Two dates this week, Thursday was Mr Painter, lovely guy, great banter but he was shorter than he'd said so was only the same height as me. Ended up DTD, messaged a bit the following day but my heart wasn't in it so not messaged since and he's not messaged me either. Date last night with Mr Truck, been messaging him on and off for about three weeks. Didn't look at all like his photo, told me he had four children, this went to five then six and the youngest was only months old. Date lasted two hours and I was home. Feeling a bit down about it all at the moment, sick of getting ready and going out to meet another person who doesn't live up to what I imagine x

Lovemusic33 · 24/09/2017 09:35

Been I haven't DTD with Mr Lost, he had messed me around by not getting up early enough to meet up, he lives quite far away, I do really like him he's very good looking and shagable ,up until now he has been a gent when messaging me, was well behaved when we met but now suddenly he's started messaging saying 'I want you'. I would like to DTD with him but there's no way it would be anything more than that as the distance is a deal breaker for me. Mr RL is almost family (we he is family but not blood related, he's a relative of my step dads) so would be a bit awkward, he's just split with his wife and he has a history of being a bit of a player, he's not really my type but is totally shagable, I think I need to keep away from him as it could make things a bit awkward at future family events.
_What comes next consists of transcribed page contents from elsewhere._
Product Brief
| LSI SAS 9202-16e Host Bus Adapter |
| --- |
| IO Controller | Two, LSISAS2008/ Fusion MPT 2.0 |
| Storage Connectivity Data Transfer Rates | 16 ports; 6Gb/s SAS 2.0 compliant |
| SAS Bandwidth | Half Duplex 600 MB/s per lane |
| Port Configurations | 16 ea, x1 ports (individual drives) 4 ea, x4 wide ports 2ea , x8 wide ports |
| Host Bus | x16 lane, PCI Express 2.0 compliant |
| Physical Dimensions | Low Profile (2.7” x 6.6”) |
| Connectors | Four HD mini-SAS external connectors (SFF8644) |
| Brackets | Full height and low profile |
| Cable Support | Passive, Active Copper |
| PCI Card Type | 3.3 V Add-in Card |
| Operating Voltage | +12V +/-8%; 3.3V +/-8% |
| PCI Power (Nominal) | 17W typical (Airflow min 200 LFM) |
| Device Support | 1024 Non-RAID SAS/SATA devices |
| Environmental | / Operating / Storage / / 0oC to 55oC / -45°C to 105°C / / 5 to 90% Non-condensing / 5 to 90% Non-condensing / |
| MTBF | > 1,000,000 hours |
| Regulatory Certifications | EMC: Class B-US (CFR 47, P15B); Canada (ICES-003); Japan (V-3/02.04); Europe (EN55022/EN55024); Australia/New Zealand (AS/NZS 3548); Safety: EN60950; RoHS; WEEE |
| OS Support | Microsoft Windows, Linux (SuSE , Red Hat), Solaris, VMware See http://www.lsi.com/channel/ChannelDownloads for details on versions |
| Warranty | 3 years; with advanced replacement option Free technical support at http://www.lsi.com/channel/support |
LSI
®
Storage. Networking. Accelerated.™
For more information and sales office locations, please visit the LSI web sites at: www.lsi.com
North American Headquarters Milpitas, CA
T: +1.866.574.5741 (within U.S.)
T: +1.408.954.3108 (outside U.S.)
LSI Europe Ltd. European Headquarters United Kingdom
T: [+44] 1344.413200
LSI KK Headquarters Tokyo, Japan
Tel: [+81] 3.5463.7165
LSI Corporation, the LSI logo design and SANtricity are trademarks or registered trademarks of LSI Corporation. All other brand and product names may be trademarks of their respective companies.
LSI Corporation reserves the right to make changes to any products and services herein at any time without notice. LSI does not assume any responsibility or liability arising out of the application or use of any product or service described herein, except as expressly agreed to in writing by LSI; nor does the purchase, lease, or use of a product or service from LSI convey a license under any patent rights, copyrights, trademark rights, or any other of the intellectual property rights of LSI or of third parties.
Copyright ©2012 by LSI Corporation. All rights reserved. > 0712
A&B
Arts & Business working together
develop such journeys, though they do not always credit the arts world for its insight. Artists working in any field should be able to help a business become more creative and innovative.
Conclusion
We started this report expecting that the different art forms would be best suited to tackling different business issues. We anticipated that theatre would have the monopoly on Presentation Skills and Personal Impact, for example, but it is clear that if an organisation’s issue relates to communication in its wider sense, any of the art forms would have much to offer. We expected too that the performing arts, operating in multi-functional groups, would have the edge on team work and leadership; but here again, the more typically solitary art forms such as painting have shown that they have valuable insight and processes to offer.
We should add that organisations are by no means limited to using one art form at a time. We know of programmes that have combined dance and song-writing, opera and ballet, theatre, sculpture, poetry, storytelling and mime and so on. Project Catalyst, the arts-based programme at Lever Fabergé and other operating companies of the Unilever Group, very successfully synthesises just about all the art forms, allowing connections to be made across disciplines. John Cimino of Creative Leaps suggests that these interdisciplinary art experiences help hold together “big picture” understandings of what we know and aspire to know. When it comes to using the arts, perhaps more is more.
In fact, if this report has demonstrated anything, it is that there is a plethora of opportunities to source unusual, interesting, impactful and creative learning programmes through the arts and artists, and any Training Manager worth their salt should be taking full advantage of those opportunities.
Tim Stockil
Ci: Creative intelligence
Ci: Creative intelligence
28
Lovemusic33 · 24/09/2017 09:37

flower I don't understand why people lie Sad

eatingtomuch · 24/09/2017 09:52

Flower I have no idea why people lie. It's such a turn off.

eatingtomuch · 24/09/2017 09:57

Date number 2 returns from holiday Wednesday. He as text regularly while away, so will be very surprised if we don't meet up. Texts are funny, lots of banter but also discuss various topics, so initial signs are good.

It's been years since I was in a relationship or DTD. So I'm thinking date number 2 might be a good place to start. For the first time in years I'm finding myself thinking about sex, so that is a good sign I think. I'm just so bloody nervous!